Das Holzhausenschlösschen in Frankfurt zählt seitdem die Bürgerstiftung 1989 eingezogen ist zu einem der kulturellen Hotspots der Main-Metropole. Regelmäßig finden in diesem romantischen Wasserschloss aus der Barockzeit Konzerte, Vorträge und Theaterabende statt. Auch für Kinder wird ein vielfältiges Programm angeboten. Damit ist das Holzhausenschlösschen bei Jung und Alt beliebt.

Über eine von Kastanien eingesäumte Allee erreicht man das Holzhausenschlösschen. Eindrucksvoll ragt es aus einem Wassergraben hervor. Das Kleinod im heutigen Frankfurter Nordend wurde von der Patrizierfamilie Holzhausen im 18. Jahrhundert errichtet. Damals diente das Wasserschloss vor allem dazu Prestige und Reichtum auszudrücken. Schließlich war es nur der Sommersitz der Familie. In der Gründerzeit wurde das weitläufige Areal um das Wasserschloss zu großen Teilen verkleinert und bebaut. Nur noch ein großzügiges Tor, das mittlerweile ein wenig verlassen an einer Hauptstraße steht, verweist noch auf die Weitläufigkeit der Anlage à la Louis-Seize von damals. Seit 1989 beherbergt das Holzhausenschlösschen die Frankfurter Bürgerstiftung. Die Bürgerstiftung sieht sich als Kulturvermittler und veranstaltet regelmäßig unterschiedliche Kulturevents. Besonders für Kinder bieten die Sing-und Mal-Veranstaltungen im Holzhausenschlösschen den Rahmen und Raum zum kreativ sein.

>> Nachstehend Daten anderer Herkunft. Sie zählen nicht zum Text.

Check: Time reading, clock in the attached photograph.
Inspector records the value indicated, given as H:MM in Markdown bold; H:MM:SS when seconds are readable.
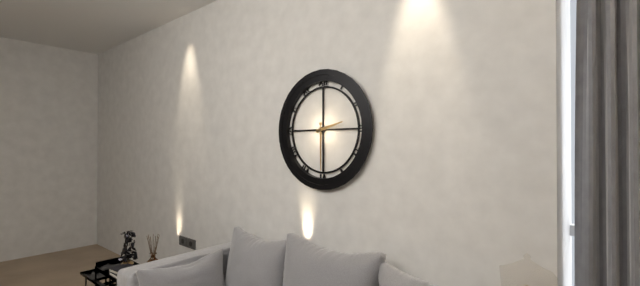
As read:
**2:30**
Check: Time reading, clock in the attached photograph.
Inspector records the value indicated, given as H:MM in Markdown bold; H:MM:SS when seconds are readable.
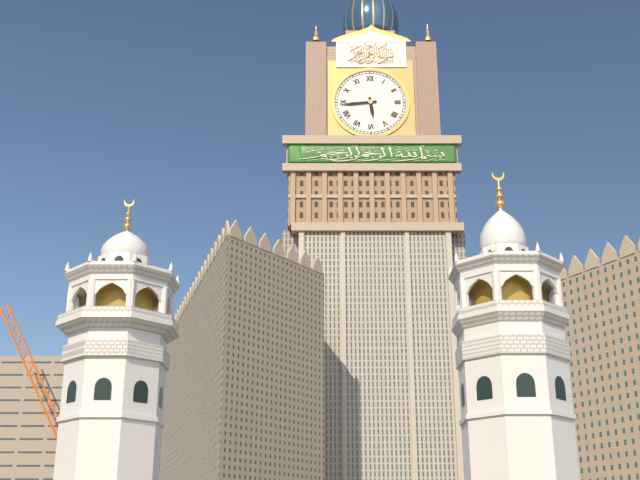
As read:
**5:44**
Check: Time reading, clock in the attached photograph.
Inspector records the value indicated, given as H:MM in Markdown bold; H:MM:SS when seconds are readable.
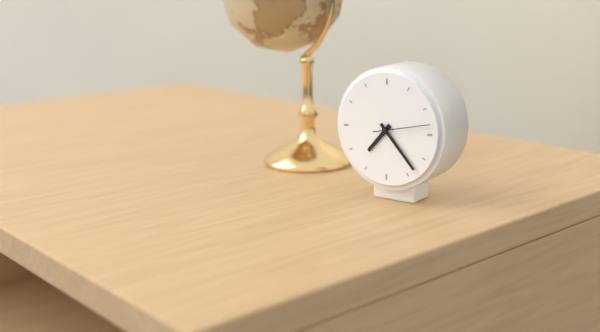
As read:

Im ersten Stock befindet sich der schmucke „Belvedere“-Saal, der freitags eine traumhafte, intime Kulisse für standesamtliche Hochzeiten ist.

Das Holzhausenschlösschen ist bequem mit den öffentlichen Verkehrsmitteln zu erreichen. Sowohl die U-Bahn-Linien 1, 2, 3 als auch 5 fahren die Station „Holzhausenstraße“ beziehungsweise „Glauburgstraße“ an und damit fast vor die Türe des Wasserschlosses. Auch zu Fuß ist das Holzhausenschlösschen leicht zu finden. Von der Innenstadt aus geht es einfach circa 20 Minuten auf dem Oeder Weg gen Norden. Bei einem Spaziergang durch den herrlichen, idyllischen Adolph-von-Holzhausenn-Park können Sie die fantastische Konzertstimmung noch weiter auf sich wirken lassen und die Ruhe und Magie dieses einzigartigen Kleinods aufs ich wirken lassen.